**Document segment:**
::::::

Just a quick sampling of our presentations for you; model parliamentary session, sexual health education, nutrition and health, and drug abuse and addiction. What camp would be complete without a movie night, Indiana Jones and The Last Crusade, en francais, Indiana Jones et La Derniere Croisade. C'est bon!

The camp really serves to bring us closer to our kids, the people we're most connected with at our jobs. Each member also brought a teaching pal with them from their community making it that much more of a bonding experience. It was more poingent for me and a few other volunteers present as we will be leaving soon. To see the children you've been trying to impact bloom around other students also working with volunteers, just to see them interact and share their experiences in a fun atmosphere meant the world to us.

And so we danced. We danced because we knew we were doing great things. We knew these kids would grow up and make this country better. And we knew, and know, that little time is left. Americans are generally embarrassed to dance, as if they are showing a part of them that is meant for them and them alone. It wasn't worth being afraid to dance on this day.

::::::

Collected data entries

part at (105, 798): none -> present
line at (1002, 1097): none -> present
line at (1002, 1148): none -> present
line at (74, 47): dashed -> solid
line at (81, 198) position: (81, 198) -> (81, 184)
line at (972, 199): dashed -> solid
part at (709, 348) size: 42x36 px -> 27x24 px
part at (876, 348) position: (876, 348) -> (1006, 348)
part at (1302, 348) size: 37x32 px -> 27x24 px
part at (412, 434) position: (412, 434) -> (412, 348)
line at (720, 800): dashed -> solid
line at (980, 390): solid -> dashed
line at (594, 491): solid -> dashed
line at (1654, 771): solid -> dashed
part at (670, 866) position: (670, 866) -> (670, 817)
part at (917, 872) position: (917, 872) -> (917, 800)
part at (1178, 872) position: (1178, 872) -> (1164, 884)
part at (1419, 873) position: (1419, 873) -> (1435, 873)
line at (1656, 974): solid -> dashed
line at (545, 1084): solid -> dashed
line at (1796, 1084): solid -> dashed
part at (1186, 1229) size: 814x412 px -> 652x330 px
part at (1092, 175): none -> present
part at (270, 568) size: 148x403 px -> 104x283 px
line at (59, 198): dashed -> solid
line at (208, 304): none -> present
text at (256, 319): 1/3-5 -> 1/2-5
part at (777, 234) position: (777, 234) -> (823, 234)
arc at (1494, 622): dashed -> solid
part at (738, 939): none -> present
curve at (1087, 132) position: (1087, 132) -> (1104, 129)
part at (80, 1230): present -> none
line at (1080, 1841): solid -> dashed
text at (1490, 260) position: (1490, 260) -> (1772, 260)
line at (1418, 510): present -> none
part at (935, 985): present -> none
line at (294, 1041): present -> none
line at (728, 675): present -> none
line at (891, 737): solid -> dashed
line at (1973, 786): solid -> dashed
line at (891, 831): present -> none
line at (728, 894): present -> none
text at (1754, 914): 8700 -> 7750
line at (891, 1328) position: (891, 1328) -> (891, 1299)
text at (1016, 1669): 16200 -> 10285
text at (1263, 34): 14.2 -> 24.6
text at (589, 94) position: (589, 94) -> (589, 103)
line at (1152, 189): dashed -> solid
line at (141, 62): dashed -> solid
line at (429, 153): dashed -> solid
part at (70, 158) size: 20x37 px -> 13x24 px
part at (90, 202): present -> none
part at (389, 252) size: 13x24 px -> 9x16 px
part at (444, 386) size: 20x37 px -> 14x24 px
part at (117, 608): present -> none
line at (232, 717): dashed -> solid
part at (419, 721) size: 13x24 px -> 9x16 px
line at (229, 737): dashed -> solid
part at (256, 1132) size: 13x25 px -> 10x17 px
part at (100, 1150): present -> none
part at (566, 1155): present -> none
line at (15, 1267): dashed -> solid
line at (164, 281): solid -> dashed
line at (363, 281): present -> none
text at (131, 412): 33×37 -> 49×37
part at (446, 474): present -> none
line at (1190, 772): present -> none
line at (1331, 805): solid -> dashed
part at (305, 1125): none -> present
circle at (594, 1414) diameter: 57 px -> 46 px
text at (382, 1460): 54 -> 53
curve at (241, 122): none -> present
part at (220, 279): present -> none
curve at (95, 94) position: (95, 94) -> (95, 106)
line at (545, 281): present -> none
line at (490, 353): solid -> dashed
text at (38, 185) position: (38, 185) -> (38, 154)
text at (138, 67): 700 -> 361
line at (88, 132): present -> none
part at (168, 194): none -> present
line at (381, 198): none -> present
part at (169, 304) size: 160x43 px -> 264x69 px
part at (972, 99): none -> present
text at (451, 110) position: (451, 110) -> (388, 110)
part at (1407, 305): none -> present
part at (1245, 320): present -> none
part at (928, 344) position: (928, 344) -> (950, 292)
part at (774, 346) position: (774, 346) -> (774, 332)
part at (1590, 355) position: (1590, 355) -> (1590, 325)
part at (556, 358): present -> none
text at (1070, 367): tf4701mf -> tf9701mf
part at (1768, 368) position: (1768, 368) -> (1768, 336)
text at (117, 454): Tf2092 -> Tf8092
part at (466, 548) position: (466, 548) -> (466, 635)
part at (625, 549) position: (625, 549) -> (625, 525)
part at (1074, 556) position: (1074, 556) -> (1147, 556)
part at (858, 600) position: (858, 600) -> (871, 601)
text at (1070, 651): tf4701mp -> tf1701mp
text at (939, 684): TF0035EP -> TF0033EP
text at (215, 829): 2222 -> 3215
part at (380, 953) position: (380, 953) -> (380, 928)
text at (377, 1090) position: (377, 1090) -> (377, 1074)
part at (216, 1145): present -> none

::::::

**To do:**
(A) In the camp write-up, which movie was shown on movie night?
(B) Pick up the camp write-up after its last sentence and keep writing.

**Exercise responses:**
(A) Indiana Jones and The Last Crusade, shown in French as Indiana Jones et La Derniere Croisade.

(B)
Monday, May 23, 2011

COS

The realization that I'll be leaving soon has been pushed to the front of my head dramatically by the recent completion of the Close Of Service (COS) conference. Questions such as what has my service meant to me, what have I accomplished, and what do I wish I had accomplished, instead of floating around in my head, have been brought forward and, although the conference is over, remain out in the open, teasing my brain to come up with multiple answers for them. I suppose that is the purpose of the conference, to crack through the hard shell that we've constructed around us so as to not think about the next step, and to force us to face the truth that home is still over the water. Not to say that we've forgotten, but it is often told to us that it's impossible to straddle the Atlantic, one must pick a side, and in order to live on a day to day basis without much mental strain, our America is pushed to the back of our consciousness. We know it's there but feel more comfortable focusing on the task at hand, living in the moment, and what have you. A wealth of information and forms were provided to us to show us that, indeed, there is life after Peace Corps. Most of us were quite glad that we still have a few months to get our act in gear before we shove off for the western land. It's strange to think that the image of my village where I've been living for the past two years is already begginning to crystallize in my mind. Hearing former volunteers speak of their experiences and how they viewed their villages was like hearing an echo from the future, of what we might say twenty years from now about the people we knew au village, the experiences we cherished, and something that will always be with us lying as we continue on our journey. Our hotel, full of modern amenities and conveniences that are now somewhat foreign to many of our thoughts, loomed a giant dock, Benin's window to the world. The cranes moved giant boxes containing goods which continue to slowly weave the small country's economy into the giant global machine that is the world-wide economy. How fitting that this global window, symbolic of where we came from and what development, at times, represents, towers over us at this conference.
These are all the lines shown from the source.